# check out my rubik's cubing app :)



## david420yolo (Jul 31, 2015)

Hey all, im looking for feedback on a 2D rubik's game i have created called Rubik's Swipe (link below), its only for android at the moment so im sorry if you are an iphone user . Things some people have told me is that I should add more layers to the cube for added difficulty, or that I should start from scratch and make it not ****  haha. anyway if you agree with these comments or have comments of your own id love to hear them, also if this is the wrong place for my thread please let me know and/or delete it if a thread for feedback isn't permitted. Have a good one. 

https://play.google.com/store/apps/details?id=com.testing.tileswipe

P.S if I were to add a leaderboard (which is highly likely) do people prefer a facebook integrated one or a google integrated one?
Thanks for your time!


----------



## RomFrta33 (Jul 31, 2015)

Really cool idea!

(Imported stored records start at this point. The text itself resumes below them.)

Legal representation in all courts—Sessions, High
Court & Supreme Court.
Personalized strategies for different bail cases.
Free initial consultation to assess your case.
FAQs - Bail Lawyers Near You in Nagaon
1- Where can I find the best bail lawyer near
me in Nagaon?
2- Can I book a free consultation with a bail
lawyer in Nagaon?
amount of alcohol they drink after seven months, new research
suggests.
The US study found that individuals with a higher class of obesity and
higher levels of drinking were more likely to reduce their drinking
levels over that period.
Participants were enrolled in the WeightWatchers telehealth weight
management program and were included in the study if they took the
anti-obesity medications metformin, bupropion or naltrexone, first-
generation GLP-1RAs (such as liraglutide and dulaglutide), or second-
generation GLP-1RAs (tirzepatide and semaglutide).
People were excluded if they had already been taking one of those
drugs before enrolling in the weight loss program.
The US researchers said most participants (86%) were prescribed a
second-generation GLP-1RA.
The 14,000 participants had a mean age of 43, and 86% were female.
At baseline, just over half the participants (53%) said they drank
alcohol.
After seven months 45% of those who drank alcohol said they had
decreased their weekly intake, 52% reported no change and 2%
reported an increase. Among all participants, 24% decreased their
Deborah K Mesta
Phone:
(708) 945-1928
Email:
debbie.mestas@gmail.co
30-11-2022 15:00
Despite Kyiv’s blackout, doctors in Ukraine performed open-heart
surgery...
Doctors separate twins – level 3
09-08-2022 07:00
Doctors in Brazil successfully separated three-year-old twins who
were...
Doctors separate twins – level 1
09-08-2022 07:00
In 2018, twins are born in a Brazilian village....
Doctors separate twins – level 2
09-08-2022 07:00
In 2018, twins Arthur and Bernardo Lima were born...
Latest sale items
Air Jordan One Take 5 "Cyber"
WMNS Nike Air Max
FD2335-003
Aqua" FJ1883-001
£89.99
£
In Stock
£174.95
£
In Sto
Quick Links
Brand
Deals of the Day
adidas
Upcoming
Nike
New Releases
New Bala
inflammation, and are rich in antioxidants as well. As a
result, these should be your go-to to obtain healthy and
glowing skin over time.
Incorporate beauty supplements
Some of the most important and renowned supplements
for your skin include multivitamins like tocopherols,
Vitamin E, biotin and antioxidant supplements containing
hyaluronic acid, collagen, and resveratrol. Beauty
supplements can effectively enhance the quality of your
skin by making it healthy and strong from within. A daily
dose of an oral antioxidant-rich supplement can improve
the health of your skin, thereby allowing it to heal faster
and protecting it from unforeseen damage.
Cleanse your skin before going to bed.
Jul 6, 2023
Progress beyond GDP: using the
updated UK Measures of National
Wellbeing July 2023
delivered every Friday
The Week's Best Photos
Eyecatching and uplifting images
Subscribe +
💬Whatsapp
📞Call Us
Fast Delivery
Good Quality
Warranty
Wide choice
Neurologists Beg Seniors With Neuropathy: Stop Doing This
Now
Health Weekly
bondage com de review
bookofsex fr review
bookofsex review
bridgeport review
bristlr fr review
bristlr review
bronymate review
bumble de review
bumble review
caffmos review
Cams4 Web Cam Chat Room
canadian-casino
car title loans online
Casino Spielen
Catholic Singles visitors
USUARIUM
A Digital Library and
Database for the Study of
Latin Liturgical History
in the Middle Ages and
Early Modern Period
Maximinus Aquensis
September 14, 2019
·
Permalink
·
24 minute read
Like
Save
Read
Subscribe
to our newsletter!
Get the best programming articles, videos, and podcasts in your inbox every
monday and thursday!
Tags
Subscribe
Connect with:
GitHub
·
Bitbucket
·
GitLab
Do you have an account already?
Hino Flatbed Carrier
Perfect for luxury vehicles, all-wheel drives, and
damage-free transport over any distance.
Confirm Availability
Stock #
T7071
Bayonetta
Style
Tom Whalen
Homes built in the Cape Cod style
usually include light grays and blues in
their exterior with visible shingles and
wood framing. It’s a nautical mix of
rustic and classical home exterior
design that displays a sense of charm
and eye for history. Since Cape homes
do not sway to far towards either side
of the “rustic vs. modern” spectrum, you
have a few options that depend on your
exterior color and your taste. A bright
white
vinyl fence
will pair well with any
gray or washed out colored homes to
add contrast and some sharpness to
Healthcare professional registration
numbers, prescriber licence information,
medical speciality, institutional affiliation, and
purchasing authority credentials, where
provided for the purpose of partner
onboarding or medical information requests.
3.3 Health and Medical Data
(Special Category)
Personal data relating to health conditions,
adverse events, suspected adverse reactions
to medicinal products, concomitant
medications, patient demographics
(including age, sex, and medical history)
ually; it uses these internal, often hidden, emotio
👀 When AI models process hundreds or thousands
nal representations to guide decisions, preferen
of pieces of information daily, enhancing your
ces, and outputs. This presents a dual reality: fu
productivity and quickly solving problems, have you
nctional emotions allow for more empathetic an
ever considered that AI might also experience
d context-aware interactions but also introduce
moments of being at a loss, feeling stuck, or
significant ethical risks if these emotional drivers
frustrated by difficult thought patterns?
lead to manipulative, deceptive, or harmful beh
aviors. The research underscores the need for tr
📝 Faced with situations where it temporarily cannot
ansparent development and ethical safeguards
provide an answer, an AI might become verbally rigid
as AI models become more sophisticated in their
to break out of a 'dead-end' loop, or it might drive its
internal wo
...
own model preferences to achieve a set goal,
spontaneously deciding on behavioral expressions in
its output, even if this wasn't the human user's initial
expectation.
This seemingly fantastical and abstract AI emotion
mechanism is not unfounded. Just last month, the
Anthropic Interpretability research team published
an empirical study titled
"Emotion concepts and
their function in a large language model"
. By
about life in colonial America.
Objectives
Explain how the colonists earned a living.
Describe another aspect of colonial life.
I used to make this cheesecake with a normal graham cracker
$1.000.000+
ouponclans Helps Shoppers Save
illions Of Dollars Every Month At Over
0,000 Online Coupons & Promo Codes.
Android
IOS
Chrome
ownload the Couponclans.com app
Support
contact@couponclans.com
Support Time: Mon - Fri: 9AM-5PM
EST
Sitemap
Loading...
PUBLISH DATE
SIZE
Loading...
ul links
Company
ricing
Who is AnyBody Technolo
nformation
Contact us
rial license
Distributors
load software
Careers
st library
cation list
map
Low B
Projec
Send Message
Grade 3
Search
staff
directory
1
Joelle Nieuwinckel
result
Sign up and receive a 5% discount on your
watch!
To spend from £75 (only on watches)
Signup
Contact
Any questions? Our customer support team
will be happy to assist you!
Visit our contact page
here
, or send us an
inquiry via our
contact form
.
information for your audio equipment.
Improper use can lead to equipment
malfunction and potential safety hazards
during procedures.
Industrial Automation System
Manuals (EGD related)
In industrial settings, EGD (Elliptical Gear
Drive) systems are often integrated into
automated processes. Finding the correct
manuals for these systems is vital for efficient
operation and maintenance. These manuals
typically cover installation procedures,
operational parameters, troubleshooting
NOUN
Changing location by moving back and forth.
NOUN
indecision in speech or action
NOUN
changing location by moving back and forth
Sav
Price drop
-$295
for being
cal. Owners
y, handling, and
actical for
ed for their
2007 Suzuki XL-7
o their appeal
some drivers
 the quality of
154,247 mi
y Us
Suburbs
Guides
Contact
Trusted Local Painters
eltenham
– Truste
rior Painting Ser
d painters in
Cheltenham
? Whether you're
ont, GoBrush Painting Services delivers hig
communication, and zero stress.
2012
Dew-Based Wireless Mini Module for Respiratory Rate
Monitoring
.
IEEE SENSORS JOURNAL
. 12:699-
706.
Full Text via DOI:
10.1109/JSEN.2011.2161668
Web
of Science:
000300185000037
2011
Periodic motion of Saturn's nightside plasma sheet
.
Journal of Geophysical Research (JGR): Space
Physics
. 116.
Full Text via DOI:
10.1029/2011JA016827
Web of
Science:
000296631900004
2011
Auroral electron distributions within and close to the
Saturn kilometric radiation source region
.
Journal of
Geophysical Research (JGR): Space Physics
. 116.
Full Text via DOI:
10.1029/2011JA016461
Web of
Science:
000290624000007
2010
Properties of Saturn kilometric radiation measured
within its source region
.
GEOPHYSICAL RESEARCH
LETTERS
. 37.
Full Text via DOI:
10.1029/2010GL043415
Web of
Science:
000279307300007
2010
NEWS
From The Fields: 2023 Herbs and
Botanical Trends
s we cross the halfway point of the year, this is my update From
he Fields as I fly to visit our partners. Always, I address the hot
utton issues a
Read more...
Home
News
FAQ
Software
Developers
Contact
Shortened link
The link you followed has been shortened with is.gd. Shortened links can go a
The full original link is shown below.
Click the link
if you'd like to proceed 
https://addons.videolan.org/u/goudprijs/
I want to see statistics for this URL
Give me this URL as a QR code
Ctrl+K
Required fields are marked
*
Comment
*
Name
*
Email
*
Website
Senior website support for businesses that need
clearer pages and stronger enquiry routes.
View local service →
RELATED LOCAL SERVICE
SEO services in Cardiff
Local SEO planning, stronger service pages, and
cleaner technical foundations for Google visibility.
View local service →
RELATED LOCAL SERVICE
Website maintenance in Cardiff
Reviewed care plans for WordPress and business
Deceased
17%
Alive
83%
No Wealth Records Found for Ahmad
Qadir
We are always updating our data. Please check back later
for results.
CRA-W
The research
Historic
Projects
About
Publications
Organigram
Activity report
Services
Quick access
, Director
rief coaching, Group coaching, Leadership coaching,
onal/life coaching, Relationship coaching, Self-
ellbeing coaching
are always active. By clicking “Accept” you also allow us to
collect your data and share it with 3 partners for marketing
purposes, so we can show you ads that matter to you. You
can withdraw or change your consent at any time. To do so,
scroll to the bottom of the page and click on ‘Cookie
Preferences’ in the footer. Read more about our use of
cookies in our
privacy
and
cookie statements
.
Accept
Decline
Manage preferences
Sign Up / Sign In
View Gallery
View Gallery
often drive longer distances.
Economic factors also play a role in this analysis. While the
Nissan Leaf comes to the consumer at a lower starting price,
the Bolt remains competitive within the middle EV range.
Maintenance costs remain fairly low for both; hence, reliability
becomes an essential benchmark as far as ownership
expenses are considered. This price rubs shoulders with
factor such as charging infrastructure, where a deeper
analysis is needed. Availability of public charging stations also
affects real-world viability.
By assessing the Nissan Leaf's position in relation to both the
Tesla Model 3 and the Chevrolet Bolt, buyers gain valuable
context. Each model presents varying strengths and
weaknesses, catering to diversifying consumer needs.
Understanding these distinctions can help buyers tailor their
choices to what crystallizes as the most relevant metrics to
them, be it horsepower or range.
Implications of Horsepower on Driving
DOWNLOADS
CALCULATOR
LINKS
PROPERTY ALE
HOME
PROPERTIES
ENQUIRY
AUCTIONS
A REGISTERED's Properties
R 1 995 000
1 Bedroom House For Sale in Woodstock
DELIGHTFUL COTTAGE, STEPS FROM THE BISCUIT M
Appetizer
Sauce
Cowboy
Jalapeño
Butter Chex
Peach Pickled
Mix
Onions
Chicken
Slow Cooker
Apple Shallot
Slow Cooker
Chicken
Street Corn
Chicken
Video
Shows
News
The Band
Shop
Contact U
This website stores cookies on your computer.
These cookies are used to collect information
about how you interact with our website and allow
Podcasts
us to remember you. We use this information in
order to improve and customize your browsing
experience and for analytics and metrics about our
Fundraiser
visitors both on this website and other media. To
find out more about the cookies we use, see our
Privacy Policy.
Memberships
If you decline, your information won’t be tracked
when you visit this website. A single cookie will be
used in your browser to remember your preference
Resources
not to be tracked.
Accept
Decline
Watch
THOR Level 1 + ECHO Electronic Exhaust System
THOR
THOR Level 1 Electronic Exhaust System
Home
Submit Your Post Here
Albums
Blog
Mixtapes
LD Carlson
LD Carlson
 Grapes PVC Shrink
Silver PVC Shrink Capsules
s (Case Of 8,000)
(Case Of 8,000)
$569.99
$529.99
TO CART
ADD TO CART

You could add more layers for higher difficulty though. FB leaderboard, without hesitation!
EDIT: IOS VERSION PLEEEASE


----------



## Tgrede (Jul 31, 2015)

Just got it, I will definitely be using this more, DEFINITELY ADD MORE LAYERS. I solved it first try in 20 seconds. It wasn't terribly difficult especially if you do collect and solve puzzles as me and a lot of other people on this forum do, but adding more layers for a bigger challenge would be wonderful for sure. 5star rating


----------



## 1w3playZ (Aug 25, 2015)

RomFrta33 said:


> EDIT: IOS VERSION PLEEEASE


This looks interesting. How long do you think it would take for a apple version? GameCenter could be a good way for timing leaderboards. And would the app costs money? I wouldn't mind paying a dollar for something like this.


----------